Agenda
- 0.5.3 released, not in time for full reruns
- phi_JL issue & running L.I. on an O3 event (Colm)
- High-spin PP tests (Greg)
- 15D Gaussian (Moritz)
- Calibration (Sylvia)
Minutes Minutes: Lasky
Bilby review - 190724
Attendance: Hoy, Talbot, Romero-Shaw, Hübner, Sarin, Lasky, Galaudage, Stevenson, Biscoveanu, Payne
https://git.ligo.org/lscsoft/bilby_pipe/wikis/O3-review/minutes/190723
CT: Did 0.5.3 release yesterday.
GA: Conda and Pip are updated as well
CT: Fixes in 0.5.3. Improvements in time/phase/distance marginalisation that will help with high SNR events. Added tests to the CI. Analytic Gaussian. Coupled of minor bug fixes and improvements in efficiency.
SS: Is 0.5.3 the one we intend to re-run everything and get signed off, or are there still outstanding issues?
CT: There is nothing outstanding at the moment. So it depends on how review runs go.
GA: Different opinion. There will likely need code changes, albeit minor, but will definitely need 0.5.4. Think we should not re-run yet. Question for Simon: are you happy to see runs on 0.5.3, even if final version is 0.5.4.
SS: Depends on timescales. e.g., how long it takes to rerun things. Generally happy with running some stuff on 0.5.3 and looking through preliminary results that way.
CT: Difference in spin conventions. phi_JL is differerent for all events. We ran Bilby on an O3 event and did comparison that way. Ran on 190521r — https://ldas-jobs.ligo.caltech.edu/~colm.talbot/bilby_review/0.5.3/190521r/EXP0/comparison/html/Comparison_network_optimal_snr.html. Chirp mass is 39-ish. Network SNR is ~25. Bilby generated more samples than LI. Evident in e.g., chirp mass. phi_JL difference is now similar — the big difference is gone. There are still small differences, but we think this is consistent with the difference in other spin parameters; e.g., a1. This is likely because LI is undersampled.
SS: In general, this looks good. Shape of phi_JL is now the same; can be confident it’s just the change in the waveform interface that led to previous issues. Small but noticeable differences in spin parameters, but could be due to this event/undersampling with LI, etc. But generally looks good.
CT: Yes, O1/O2 events we can get a far better posterior match with LI. But the point here is that the wild difference between phi_JLs has now gone away.
SS: Yes.
Consensus: move forward. phi_JL is not a problem.
GA: high-spin pp tests. 128s prior files use low-spin prior from 0 to 0.5. Matt P suggested we agree this goes up to 0.8 in agreement with other prior files. Original reason for doing low spin was that LI only tested up to 0.5 with 128s. But it’s right to do the full thing. With standard dynesty settings, this failed (bilby#388 (closed)). Declination failed, maybe phi. Which parameters aren’t significant, but the failure is. This was solved by increasing the number of walks to 200 (still Nlive=1000). This passed — p-value is a random number between 0 and 1. This increased sampling time by about a factor 2. We now have 2 options: we can make walks=200 by default for all events, but this would waste CPU time for short events. Or we could have different defaults for long and short events.
= = = = = = =
**Apply what you read:**
A: Copy out the part of the Bilby review minutes between "Minutes Minutes: Lasky" and "improvements in efficiency.", inclusive.
B: According to the Bilby review minutes, what change allowed the high-spin pp tests to pass?
The material after these minutes comes from a different source.

**Data extract:**
= = = = = = =
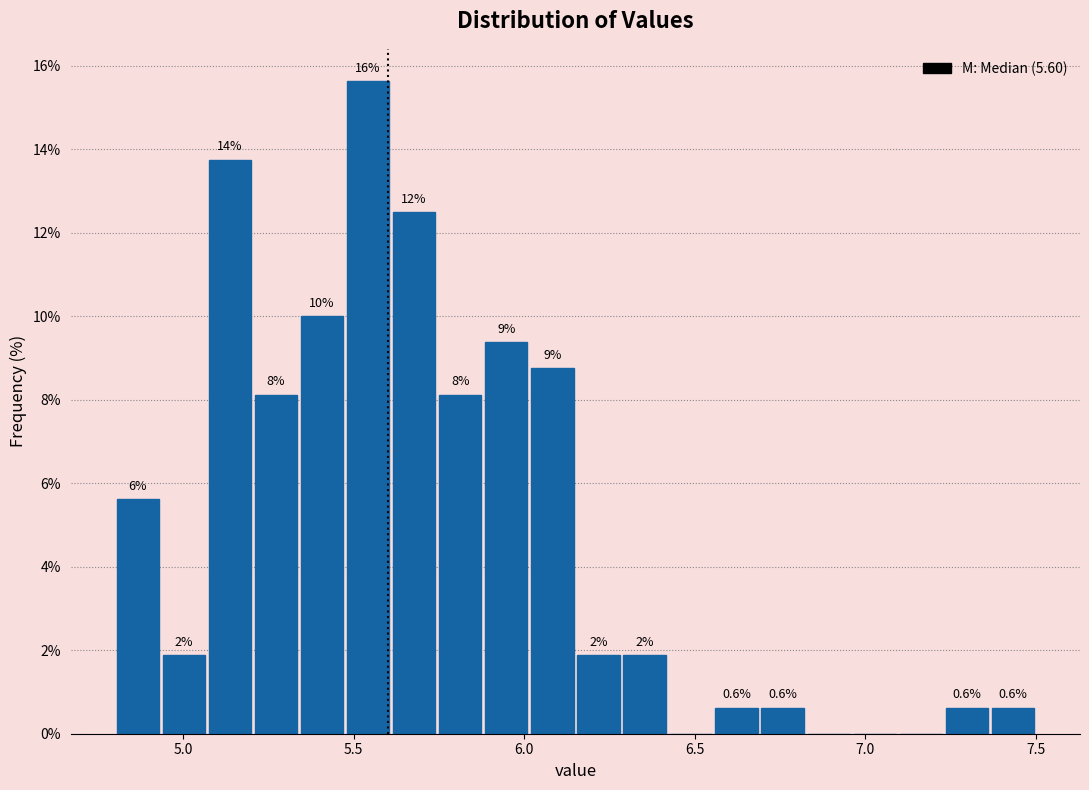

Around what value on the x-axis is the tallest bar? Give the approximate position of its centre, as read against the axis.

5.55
= = = = = = =
**Responses to the tasks:**
A:
Minutes Minutes: Lasky
Bilby review - 190724
Attendance: Hoy, Talbot, Romero-Shaw, Hübner, Sarin, Lasky, Galaudage, Stevenson, Biscoveanu, Payne
https://git.ligo.org/lscsoft/bilby_pipe/wikis/O3-review/minutes/190723
CT: Did 0.5.3 release yesterday.
GA: Conda and Pip are updated as well
CT: Fixes in 0.5.3. Improvements in time/phase/distance marginalisation that will help with high SNR events. Added tests to the CI. Analytic Gaussian. Coupled of minor bug fixes and improvements in efficiency.

B: Increasing the number of walks to 200, with Nlive still at 1000.